## What to produce
Starting at the first line of the listing and ending at the line that contains "[v(139.7, -27.43) *", render each line as one string in a JSON list, leaving out any blank lines.

## Provided data
□ □ □ □ □

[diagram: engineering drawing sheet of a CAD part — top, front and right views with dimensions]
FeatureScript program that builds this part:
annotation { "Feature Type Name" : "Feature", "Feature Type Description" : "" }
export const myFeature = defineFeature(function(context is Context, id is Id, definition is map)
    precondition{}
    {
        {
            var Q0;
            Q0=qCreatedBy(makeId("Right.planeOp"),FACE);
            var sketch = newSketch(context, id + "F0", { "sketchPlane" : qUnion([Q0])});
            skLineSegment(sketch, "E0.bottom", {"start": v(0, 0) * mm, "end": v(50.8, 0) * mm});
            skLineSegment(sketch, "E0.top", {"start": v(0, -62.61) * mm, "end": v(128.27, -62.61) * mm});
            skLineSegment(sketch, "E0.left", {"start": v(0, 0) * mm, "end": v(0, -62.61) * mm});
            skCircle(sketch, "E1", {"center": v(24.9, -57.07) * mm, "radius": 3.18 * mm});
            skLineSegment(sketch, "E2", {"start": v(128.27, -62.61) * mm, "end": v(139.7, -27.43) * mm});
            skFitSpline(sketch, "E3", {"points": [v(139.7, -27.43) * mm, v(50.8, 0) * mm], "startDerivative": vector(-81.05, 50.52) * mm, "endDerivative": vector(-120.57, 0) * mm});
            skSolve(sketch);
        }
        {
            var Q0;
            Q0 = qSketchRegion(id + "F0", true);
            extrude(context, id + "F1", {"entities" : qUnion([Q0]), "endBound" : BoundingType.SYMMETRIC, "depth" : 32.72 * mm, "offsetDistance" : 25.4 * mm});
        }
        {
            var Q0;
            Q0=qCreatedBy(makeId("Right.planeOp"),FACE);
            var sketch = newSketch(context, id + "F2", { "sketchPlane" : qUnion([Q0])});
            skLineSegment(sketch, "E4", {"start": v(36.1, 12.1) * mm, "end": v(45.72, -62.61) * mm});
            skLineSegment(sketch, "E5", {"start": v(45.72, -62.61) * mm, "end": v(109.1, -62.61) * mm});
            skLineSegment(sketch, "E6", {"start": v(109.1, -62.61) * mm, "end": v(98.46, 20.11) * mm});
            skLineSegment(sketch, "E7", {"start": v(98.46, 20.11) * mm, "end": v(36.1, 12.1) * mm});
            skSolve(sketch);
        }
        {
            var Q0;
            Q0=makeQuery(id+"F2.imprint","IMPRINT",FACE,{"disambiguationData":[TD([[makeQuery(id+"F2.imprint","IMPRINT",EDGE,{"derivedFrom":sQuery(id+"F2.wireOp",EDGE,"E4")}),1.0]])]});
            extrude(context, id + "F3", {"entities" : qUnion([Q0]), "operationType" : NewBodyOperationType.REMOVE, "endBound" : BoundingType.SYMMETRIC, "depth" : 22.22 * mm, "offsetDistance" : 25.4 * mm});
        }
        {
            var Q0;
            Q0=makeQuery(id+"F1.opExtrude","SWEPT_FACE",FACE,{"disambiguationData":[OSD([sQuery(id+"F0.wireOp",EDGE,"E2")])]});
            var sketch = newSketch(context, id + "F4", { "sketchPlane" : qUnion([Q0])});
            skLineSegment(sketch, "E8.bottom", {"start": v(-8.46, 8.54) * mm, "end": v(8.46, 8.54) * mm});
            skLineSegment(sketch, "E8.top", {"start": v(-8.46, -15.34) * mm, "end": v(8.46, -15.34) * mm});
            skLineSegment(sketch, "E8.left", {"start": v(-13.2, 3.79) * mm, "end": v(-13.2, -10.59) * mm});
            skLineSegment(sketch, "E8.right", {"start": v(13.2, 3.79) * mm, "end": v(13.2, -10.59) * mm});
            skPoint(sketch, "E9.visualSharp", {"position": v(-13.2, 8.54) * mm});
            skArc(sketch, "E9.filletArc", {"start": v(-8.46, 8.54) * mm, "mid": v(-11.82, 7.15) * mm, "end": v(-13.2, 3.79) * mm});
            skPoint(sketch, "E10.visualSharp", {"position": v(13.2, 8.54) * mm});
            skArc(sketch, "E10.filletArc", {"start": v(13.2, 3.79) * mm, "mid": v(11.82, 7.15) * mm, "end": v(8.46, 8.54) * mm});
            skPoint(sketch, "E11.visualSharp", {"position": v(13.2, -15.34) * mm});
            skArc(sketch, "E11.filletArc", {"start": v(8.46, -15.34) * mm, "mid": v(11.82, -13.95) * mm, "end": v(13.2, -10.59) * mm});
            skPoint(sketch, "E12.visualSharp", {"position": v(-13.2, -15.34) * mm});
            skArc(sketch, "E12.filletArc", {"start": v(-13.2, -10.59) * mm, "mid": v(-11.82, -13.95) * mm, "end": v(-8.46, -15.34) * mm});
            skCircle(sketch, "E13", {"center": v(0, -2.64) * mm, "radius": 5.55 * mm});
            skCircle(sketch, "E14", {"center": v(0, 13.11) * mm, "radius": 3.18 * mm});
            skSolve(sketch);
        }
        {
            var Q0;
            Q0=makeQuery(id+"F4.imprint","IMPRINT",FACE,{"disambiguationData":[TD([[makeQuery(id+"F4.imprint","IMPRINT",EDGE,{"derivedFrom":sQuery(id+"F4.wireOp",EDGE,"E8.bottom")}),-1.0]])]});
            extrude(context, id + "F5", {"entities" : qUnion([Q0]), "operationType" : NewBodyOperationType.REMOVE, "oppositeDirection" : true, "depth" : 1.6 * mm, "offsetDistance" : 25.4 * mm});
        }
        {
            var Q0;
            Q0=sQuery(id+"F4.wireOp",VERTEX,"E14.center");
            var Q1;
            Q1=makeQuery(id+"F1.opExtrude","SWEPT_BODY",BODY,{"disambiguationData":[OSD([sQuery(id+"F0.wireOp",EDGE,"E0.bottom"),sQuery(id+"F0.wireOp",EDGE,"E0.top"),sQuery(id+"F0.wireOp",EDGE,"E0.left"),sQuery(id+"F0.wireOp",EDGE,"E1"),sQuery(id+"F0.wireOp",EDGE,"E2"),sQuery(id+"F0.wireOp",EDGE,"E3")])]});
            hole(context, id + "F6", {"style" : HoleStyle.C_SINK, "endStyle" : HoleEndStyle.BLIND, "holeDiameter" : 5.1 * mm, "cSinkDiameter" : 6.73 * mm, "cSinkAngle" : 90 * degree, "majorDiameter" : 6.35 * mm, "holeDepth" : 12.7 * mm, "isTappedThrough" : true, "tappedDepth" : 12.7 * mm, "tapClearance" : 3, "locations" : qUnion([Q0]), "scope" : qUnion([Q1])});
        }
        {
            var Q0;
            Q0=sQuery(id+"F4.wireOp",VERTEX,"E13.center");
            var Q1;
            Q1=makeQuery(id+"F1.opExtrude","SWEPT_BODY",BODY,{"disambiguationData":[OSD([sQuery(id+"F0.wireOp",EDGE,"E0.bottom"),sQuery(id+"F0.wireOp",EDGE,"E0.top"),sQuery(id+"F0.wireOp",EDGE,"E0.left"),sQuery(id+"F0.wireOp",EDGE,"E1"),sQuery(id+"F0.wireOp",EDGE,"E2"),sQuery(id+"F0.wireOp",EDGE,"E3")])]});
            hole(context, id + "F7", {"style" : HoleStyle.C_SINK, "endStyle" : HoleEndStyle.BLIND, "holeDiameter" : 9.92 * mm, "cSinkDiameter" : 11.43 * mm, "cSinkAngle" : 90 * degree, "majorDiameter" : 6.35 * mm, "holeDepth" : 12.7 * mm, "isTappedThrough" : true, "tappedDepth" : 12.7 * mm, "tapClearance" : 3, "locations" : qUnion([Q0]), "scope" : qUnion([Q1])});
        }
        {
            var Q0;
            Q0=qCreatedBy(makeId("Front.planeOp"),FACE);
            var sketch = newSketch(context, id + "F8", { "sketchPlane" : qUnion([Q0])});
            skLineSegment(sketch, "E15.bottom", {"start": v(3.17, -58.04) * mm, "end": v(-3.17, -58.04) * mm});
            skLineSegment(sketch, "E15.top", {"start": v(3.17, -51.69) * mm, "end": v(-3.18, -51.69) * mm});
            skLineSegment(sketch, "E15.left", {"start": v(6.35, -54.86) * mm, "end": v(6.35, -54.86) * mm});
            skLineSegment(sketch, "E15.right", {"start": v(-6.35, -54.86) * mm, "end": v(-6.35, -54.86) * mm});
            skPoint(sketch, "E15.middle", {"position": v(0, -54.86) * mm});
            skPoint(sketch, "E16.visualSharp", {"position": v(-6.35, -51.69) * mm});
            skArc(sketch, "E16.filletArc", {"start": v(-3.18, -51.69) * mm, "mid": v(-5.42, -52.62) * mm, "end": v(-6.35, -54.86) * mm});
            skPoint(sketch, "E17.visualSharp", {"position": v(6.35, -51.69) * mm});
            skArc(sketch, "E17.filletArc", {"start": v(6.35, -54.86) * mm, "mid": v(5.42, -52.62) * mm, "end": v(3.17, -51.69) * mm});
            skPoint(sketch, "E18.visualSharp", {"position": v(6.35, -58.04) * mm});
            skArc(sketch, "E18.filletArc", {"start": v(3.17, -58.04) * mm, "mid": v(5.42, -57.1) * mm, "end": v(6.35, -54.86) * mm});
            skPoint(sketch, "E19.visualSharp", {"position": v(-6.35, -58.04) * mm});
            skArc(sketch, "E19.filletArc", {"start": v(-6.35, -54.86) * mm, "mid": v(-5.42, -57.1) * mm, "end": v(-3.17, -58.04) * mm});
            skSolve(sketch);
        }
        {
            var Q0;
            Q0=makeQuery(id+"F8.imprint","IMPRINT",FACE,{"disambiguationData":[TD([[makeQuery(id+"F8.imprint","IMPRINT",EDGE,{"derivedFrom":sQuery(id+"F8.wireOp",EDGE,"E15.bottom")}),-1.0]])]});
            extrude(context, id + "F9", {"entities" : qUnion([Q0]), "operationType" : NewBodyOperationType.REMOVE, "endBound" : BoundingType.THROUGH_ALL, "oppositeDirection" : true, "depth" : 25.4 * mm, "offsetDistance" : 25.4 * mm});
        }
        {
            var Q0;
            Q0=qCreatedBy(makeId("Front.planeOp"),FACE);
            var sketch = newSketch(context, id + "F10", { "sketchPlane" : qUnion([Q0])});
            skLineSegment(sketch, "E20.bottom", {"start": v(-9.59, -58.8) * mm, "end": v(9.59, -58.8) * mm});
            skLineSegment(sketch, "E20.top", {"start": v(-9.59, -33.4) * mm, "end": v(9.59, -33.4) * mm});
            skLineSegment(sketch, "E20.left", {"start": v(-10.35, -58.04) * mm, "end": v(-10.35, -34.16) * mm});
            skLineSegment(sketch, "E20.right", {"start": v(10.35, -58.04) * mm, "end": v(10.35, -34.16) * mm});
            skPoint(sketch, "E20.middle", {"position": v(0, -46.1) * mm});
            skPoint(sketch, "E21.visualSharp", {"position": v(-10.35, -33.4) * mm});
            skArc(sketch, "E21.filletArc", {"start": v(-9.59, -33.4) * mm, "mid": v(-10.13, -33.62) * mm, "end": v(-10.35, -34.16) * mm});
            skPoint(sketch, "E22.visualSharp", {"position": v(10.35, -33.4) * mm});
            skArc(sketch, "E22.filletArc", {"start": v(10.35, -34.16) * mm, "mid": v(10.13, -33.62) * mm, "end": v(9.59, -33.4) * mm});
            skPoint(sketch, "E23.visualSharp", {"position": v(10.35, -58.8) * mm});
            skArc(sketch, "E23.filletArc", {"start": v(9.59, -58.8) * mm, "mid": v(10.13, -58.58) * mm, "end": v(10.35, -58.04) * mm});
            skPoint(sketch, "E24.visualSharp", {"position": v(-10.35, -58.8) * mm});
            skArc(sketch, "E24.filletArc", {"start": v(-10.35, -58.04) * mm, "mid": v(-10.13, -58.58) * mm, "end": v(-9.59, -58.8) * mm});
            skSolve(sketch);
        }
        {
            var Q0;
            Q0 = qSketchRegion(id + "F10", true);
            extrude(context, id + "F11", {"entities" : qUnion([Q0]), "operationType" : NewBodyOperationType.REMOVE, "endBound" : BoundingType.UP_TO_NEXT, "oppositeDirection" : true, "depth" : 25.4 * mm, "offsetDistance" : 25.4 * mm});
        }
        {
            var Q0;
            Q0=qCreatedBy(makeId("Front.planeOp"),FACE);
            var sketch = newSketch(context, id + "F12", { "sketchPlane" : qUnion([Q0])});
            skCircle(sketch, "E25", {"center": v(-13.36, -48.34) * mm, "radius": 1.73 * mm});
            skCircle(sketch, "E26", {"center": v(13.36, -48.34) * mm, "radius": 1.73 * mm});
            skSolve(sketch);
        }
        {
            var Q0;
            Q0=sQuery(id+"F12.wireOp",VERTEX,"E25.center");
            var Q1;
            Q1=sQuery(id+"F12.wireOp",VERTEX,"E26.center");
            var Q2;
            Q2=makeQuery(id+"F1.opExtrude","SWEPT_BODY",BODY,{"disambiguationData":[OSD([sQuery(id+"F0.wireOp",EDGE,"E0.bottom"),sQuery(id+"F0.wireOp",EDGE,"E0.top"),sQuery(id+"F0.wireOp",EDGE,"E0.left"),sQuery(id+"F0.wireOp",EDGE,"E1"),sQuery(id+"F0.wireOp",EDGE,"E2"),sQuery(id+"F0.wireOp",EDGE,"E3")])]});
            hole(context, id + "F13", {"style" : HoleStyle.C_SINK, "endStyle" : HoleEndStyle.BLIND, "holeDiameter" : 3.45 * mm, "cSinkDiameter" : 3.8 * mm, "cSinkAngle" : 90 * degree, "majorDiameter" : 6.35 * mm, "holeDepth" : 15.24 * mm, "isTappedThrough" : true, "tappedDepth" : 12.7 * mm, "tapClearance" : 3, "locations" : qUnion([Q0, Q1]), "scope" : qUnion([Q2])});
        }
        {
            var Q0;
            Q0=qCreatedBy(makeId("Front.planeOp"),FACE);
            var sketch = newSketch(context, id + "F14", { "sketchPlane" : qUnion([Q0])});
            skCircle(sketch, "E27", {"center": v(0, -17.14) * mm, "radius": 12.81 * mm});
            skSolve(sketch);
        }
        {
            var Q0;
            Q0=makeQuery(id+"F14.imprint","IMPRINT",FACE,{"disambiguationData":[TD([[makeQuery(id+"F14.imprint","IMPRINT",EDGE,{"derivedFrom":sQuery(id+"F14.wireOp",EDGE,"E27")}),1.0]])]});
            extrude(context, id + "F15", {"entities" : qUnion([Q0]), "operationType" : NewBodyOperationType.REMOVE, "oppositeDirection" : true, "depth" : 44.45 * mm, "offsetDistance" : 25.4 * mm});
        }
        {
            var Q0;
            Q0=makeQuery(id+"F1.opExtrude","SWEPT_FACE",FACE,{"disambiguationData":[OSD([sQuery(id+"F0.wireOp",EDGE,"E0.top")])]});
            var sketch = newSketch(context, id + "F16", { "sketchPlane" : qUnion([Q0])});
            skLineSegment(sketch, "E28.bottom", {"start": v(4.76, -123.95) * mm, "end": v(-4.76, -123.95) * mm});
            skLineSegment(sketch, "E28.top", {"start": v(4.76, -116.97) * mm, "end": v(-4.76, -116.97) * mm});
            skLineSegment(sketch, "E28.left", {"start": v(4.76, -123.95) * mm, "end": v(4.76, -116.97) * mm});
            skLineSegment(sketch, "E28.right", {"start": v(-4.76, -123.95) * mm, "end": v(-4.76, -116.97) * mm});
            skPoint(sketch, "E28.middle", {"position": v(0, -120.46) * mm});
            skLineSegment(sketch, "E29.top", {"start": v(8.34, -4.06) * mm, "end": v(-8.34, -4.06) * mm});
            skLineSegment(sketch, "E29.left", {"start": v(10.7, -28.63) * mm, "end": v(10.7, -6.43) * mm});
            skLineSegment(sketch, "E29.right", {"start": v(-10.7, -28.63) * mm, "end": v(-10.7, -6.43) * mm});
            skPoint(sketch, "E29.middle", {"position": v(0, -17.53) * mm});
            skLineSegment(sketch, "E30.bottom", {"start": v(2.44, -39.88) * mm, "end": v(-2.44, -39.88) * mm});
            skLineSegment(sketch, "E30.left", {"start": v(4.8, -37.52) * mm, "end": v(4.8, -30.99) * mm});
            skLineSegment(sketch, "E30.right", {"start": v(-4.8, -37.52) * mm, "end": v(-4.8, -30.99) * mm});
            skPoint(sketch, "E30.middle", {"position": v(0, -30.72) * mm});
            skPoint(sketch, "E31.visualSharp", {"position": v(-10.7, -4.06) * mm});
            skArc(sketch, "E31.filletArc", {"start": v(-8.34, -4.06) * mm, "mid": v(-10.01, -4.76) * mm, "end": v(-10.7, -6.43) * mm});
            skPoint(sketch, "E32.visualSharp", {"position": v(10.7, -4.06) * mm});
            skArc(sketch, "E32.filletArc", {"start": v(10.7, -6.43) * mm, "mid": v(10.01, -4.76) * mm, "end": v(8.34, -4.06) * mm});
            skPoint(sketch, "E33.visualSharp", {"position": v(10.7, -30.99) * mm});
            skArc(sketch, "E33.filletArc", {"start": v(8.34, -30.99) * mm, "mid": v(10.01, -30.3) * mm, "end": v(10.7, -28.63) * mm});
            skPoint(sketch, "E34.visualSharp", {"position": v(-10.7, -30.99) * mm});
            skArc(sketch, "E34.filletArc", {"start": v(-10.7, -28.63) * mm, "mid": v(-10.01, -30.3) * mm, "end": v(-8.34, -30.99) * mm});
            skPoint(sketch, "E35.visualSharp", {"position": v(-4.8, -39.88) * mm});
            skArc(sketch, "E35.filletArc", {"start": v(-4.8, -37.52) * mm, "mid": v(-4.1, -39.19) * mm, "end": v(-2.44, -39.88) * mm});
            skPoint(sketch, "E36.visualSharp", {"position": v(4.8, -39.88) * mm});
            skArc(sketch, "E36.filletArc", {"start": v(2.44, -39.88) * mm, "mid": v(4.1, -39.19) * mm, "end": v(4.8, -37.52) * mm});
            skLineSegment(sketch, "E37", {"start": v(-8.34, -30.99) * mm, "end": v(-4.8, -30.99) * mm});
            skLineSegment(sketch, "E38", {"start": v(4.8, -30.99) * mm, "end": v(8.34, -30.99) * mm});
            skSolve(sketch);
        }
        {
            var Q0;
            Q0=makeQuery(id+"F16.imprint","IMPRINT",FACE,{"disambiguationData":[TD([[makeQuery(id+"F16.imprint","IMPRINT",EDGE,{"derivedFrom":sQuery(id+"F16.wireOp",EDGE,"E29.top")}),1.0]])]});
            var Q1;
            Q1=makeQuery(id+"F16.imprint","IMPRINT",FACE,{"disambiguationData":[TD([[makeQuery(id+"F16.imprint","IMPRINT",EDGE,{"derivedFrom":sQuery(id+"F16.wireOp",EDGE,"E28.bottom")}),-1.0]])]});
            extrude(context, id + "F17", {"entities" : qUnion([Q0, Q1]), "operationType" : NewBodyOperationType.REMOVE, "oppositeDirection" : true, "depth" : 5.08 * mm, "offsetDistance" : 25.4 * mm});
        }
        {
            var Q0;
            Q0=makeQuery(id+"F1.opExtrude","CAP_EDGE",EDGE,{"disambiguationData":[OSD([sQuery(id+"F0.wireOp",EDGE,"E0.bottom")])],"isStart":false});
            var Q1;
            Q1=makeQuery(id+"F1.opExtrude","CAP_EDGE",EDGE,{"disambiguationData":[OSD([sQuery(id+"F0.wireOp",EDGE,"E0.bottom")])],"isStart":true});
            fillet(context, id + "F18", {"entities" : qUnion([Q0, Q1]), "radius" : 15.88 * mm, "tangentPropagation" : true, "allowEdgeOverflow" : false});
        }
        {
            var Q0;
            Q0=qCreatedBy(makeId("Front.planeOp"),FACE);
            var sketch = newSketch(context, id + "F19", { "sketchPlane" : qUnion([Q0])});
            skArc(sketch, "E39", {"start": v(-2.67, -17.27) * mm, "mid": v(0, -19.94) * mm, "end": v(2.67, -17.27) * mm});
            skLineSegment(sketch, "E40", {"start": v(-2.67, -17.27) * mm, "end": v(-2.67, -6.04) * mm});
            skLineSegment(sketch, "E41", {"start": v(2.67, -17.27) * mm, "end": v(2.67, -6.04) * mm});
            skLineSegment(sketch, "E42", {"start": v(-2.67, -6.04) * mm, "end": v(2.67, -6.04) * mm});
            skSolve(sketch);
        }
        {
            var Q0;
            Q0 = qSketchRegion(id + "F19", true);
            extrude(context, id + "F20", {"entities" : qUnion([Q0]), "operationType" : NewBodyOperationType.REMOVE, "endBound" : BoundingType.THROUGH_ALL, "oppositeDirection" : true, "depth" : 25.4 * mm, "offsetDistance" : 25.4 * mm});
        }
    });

□ □ □ □ □

## Full solution
[
  "[diagram: engineering drawing sheet of a CAD part — top, front and right views with dimensions]",
  "FeatureScript program that builds this part:",
  "annotation { \"Feature Type Name\" : \"Feature\", \"Feature Type Description\" : \"\" }",
  "export const myFeature = defineFeature(function(context is Context, id is Id, definition is map)",
  "    precondition{}",
  "    {",
  "        {",
  "            var Q0;",
  "            Q0=qCreatedBy(makeId(\"Right.planeOp\"),FACE);",
  "            var sketch = newSketch(context, id + \"F0\", { \"sketchPlane\" : qUnion([Q0])});",
  "            skLineSegment(sketch, \"E0.bottom\", {\"start\": v(0, 0) * mm, \"end\": v(50.8, 0) * mm});",
  "            skLineSegment(sketch, \"E0.top\", {\"start\": v(0, -62.61) * mm, \"end\": v(128.27, -62.61) * mm});",
  "            skLineSegment(sketch, \"E0.left\", {\"start\": v(0, 0) * mm, \"end\": v(0, -62.61) * mm});",
  "            skCircle(sketch, \"E1\", {\"center\": v(24.9, -57.07) * mm, \"radius\": 3.18 * mm});",
  "            skLineSegment(sketch, \"E2\", {\"start\": v(128.27, -62.61) * mm, \"end\": v(139.7, -27.43) * mm});",
  "            skFitSpline(sketch, \"E3\", {\"points\": [v(139.7, -27.43) * mm, v(50.8, 0) * mm], \"startDerivative\": vector(-81.05, 50.52) * mm, \"endDerivative\": vector(-120.57, 0) * mm});"
]